Родоначальник славяноведения продолжал неутомимо странствовать по землям восточных славян. В белорусских краях Доленга-Ходаковский обследовал древности Полоцка, Витебска, Турова, близ Бреста, Гомеля, Могилева. Его проект масштабного археологического путешествия по России летом 1820 года был высочайше одобрен Александром I с выделением крупной по тем временем суммы в три тысячи рублей. С августа 1820-го он плодотворно передвигался среди древностей в окрестностях Ладожского озера и реки Волхов. Курганы именовал "сопками": "В 4 верстах от Новгорода в раскопанной сопке нашлось: две одинакие челюсти конские, две псовые и тоже две какого-то зверька, роющегося в земле, головка гусиная с несколькими парами ног тоже гусиных, часть ребра воловьего и ни одной кости человеческой".
Этнографическими расспросами Доленга-Ходаковский донимал многих первых встречных. В своем путешествии по Новгородчине часто встречал земляков, полоцких белорусов: "В Новгороде и едучи двукратно по реке Шелони, беспрестанно попадал я на внуков полочан в дороге их к Вытегрскому каналу. Несколько сот их призвал я на исповедь по моей части и узнал столько грехов языческих предков их". Как этнографа его интересовало все: отличия в одежде, строении домов, народные названия звезд, трав, животных, обряды, песни, суеверия. Одних только белорусских песен он собрал более полутысячи.
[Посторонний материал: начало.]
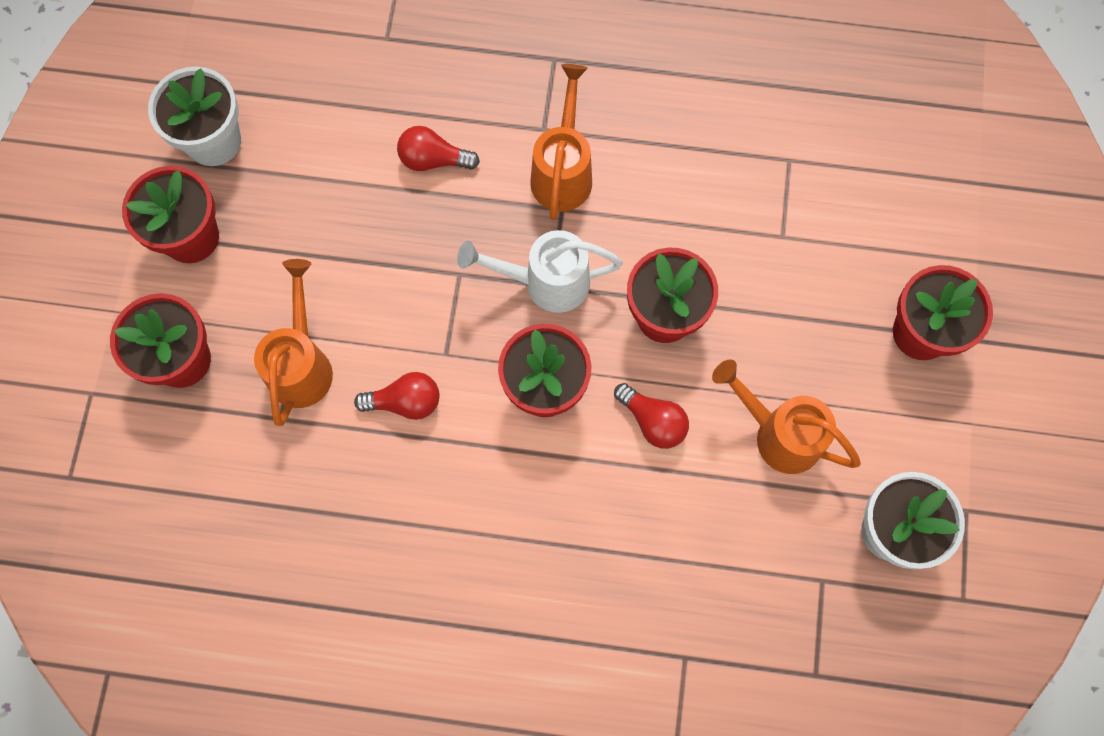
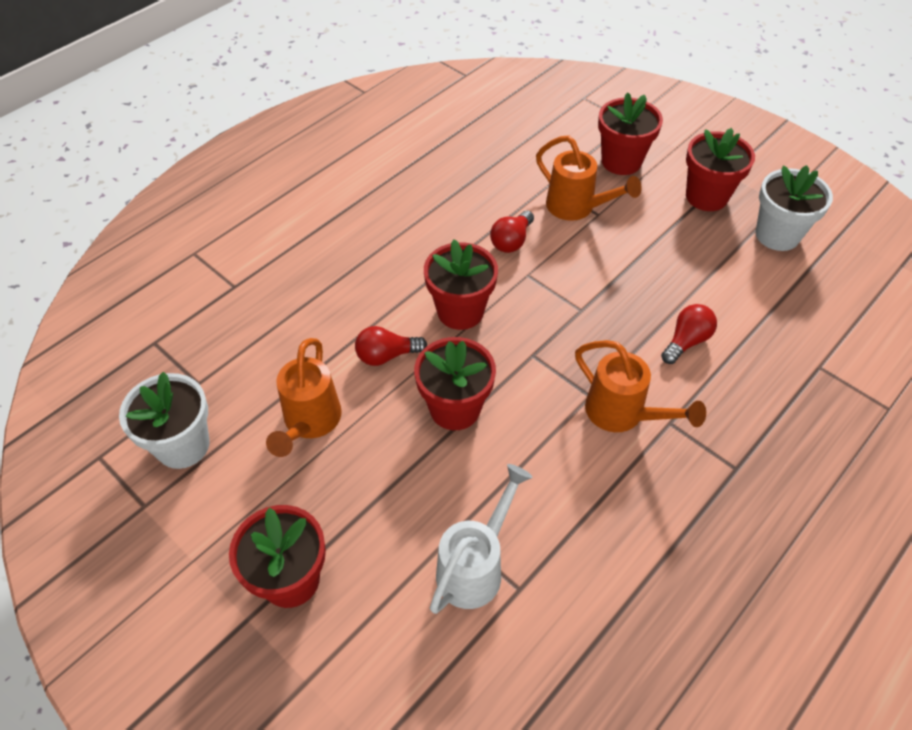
camera: 125 degrees right, 20 degrees down
(546, 282) = (537, 353): white watering can -> white watering can (475, 566)
(779, 434) = (310, 422): orange watering can -> orange watering can turned 120 degrees clockwise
Позднейшие этнографы достойно продолжили дело Доленги-Ходаковского и в XIX веке узнали о белорусских крестьянах все до мельчайших подробностей. Среди них и утраченные ныне обряды празднования Рождества и Нового года. Так, по сведениям видного этнографа Павла Шейна (1826-1900) из его книги 1887 года, "в представлении народа Рождество, Новый год и Крещение сливаются в одно неразрывное понятие - Коляды". Это время различных поверий и гаданий: "На Новый год нужно стараться не пить воды, чтобы во время лета не хотелось пить". Вечера после Нового года проходят "в домашних беседах". Но не у всех: "Молодежь в эти вечера толпами собирается по домам, где занимается играми и гаданиями". Молодые девушки, естественно, гадают на женихов и ради них "ходят воровать с чужих дворов дрова, и по чету и нечету унесенных поленьев судят о своем счастии".
Счастье самого зачинателя этнографии оказалось посмертным. В поэме "Езерский" Пушкин так его увековечил: "Но каюсь: новый Ходаковский, Люблю от бабушки московской. Я толки слушать о родне, О толстобрюхой старине". Под фамилией Ходаковского находим пушкинское примечание: "Известный любитель древностей".